American neurologist (1867–1947)

Jeanne Cady Solis (13 February 1867 – 18 December 1947) was an early woman neurologist. When she was hired as Assistant to the Professor of Nervous Diseases
and Electrotherapeutics at the University of Michigan in 1892, she likely became the first woman ever hired in an academic neurology department

==Early life and family==
Solis was born in Canada, one of four daughters born to Edwin Solis, an attorney, and Hattie Solis, a pioneer resident of St. Clair, Michigan.

She lived with her younger sister, Electra Blood Solis, for most of her life.

==Early Work at the University of Michigan==
Solis attended the University of Michigan, graduating in 1892. She was immediately hired in an unsalaried position as Assistant to the Professor of Nervous Diseases and Electrotherapeutics, working under Professor William Herdman and fellow unpaid Assistant Theophil Klingmann. In 1897 she was promoted to Demonstrator and paid $500 a year (Klingmann remained unpaid).

In 1901, Solis published a translation of Joseph Grasset's Diagnosis of Diseases of the Cord: Location of Lesions, from French into English.

When Herdman died in 1906, neurologist Carl D. Camp was hired from the University of Pennsylvania. Solis left the university. She continued to practice private medicine, with a fifty-year career in neurology specializing in "nervous diseases of women and children," according to one obituary.

==The Women's Research Club==
In 1900, a “Society for the Promotion of
Research at the University of Michigan” was founded by eminent male researchers at the University. In 1902, junior researchers founded another Research Club for less elite members. Neither group allowed women, so in October 1902 a Women's Research Club was founded, with Lydia DeWitt the first president.

Solis was President of the Women's Research Club from 1906 to 1907, 1919-1922, 1923-1926 and 1927-1928 when the current president resigned.

From 1921 to 1927, Solis hosted a $25 research prize from her own funds for any woman on campus whose research was the most meritorious.

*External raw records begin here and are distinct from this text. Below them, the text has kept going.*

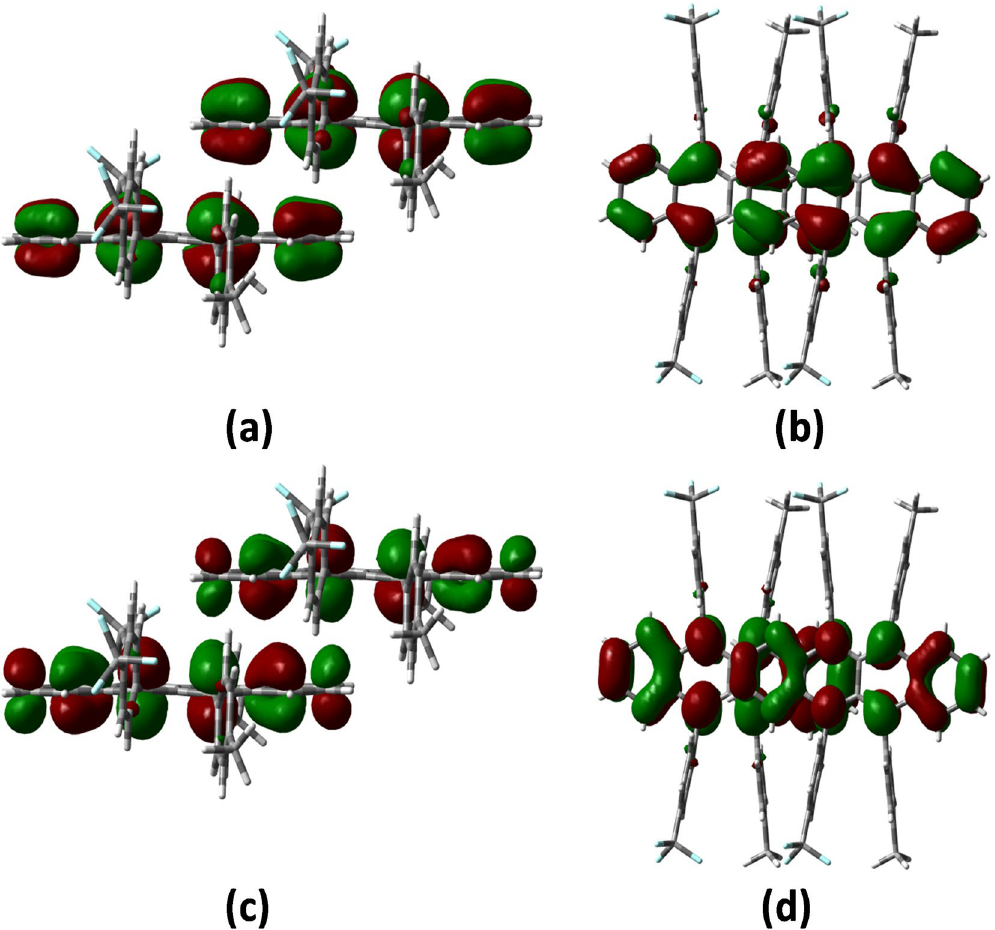
Figure 4. HOMOs (0.02 au) for P dimers of fm-rubrene in side view ( a ), and in top view ( b ); and LUMOs (0.02 au) for P dimers of fm-rubrene in side view ( c ), and in top view ( d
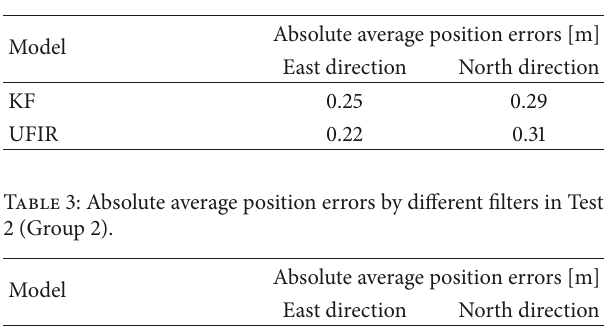
Figure 5: Trajectory measured by INS + ZUPT + KF for the second group of possible parameters (Group 2). Table 2: Absolute average position errors by different filters in Test 1 (Group 1).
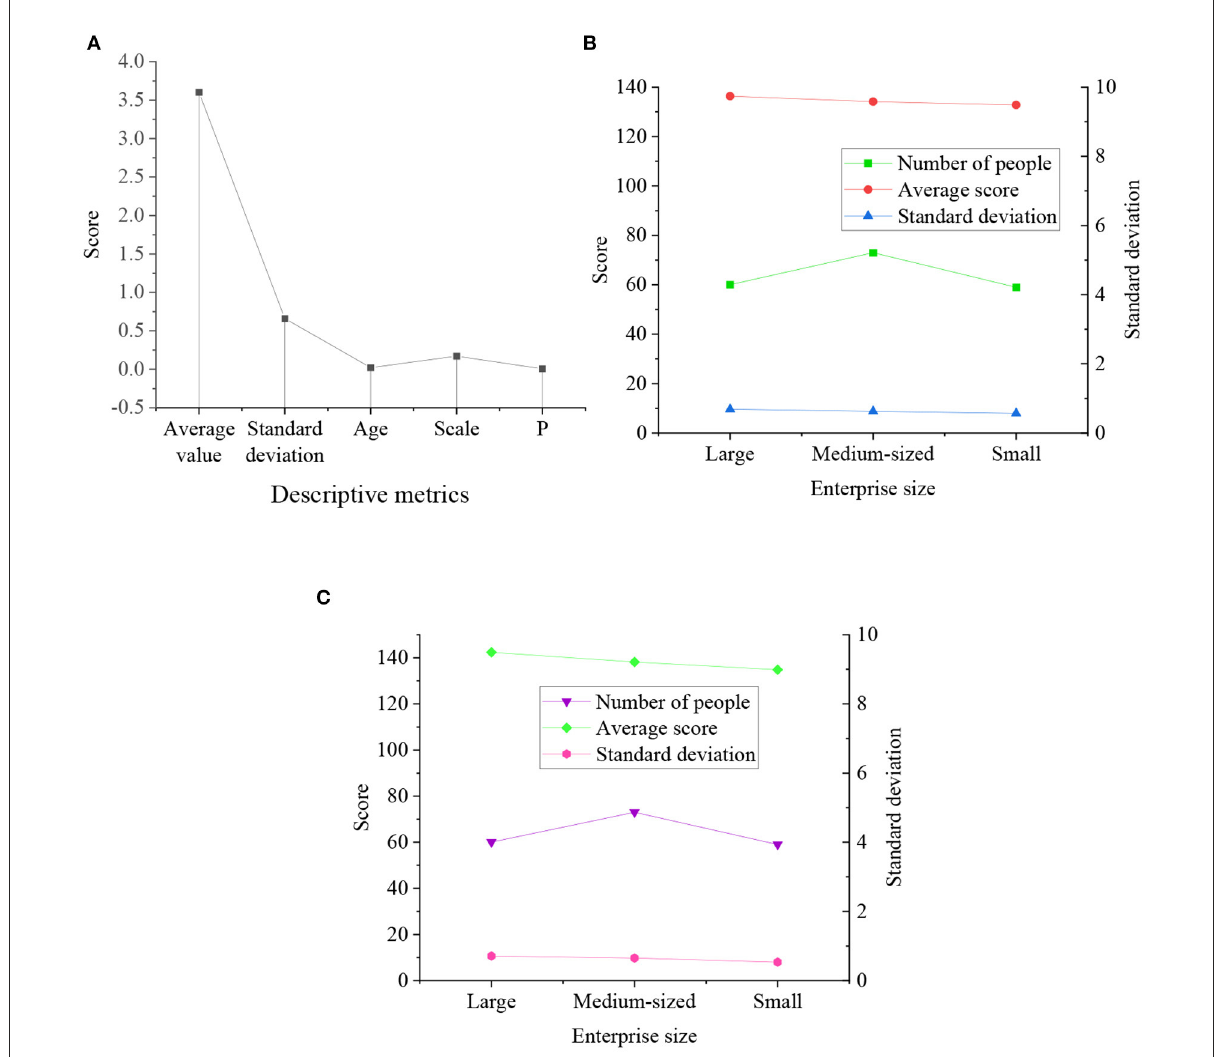
FIGURE8 Results of the relationship between ES and ED (A) Descriptive statistical results; (B) Statistical results of ES of enterprises of different sizes; (C) Statistical results of the development of enterprises of different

Winners included Frieda Cobb Blanchard, Martha Guernsey, Bessie B. Kanouse and Elizabeth Crosby.

Solis was also instrumental in starting a Women's Research Club Loan Fund. This loan was initially $75 and increased to $100 in 1927. It was to be repaid without interest in 3 years. Recipients included Eileen W. Erlanson Macfarlane, E.K Janaki Ammal and Marian Studley. This loan existed until the 1940s.

==Alpha Epsilon Iota==
Solis was very active in the physician sorority Alpha Epsilon Iota, serving as their permanent archivist for many years, and hosting and speaking at many events.

==Legacy==
In 1924, the University of Michigan asked alumnae in a survey to name the ten most outstanding women to ever attend the university. Solis made two women's lists.